[Activity] A word-for-word copy of the entries, with the images left out, is what you should write.

Dataset entries:
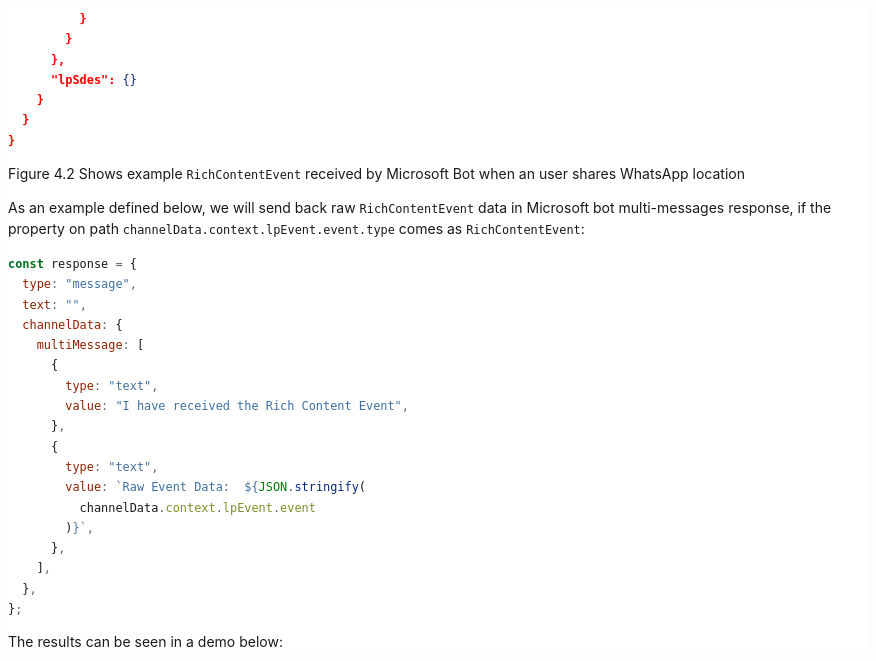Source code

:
 ```json
          }
        }
      },
      "lpSdes": {}
    }
  }
}
```

Figure 4.2 Shows example `RichContentEvent` received by Microsoft Bot when an user shares WhatsApp location

As an example defined below, we will send back raw `RichContentEvent` data in Microsoft bot multi-messages response, if the property on path `channelData.context.lpEvent.event.type` comes as `RichContentEvent`:

```javascript
const response = {
  type: "message",
  text: "",
  channelData: {
    multiMessage: [
      {
        type: "text",
        value: "I have received the Rich Content Event",
      },
      {
        type: "text",
        value: `Raw Event Data:  ${JSON.stringify(
          channelData.context.lpEvent.event
        )}`,
      },
    ],
  },
};
```

The results can be seen in a demo below:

[Answer section]
Source code

:
 ```json
          }
        }
      },
      "lpSdes": {}
    }
  }
}
```

Figure 4.2 Shows example `RichContentEvent` received by Microsoft Bot when an user shares WhatsApp location

As an example defined below, we will send back raw `RichContentEvent` data in Microsoft bot multi-messages response, if the property on path `channelData.context.lpEvent.event.type` comes as `RichContentEvent`:

```javascript
const response = {
  type: "message",
  text: "",
  channelData: {
    multiMessage: [
      {
        type: "text",
        value: "I have received the Rich Content Event",
      },
      {
        type: "text",
        value: `Raw Event Data:  ${JSON.stringify(
          channelData.context.lpEvent.event
        )}`,
      },
    ],
  },
};
```

The results can be seen in a demo below:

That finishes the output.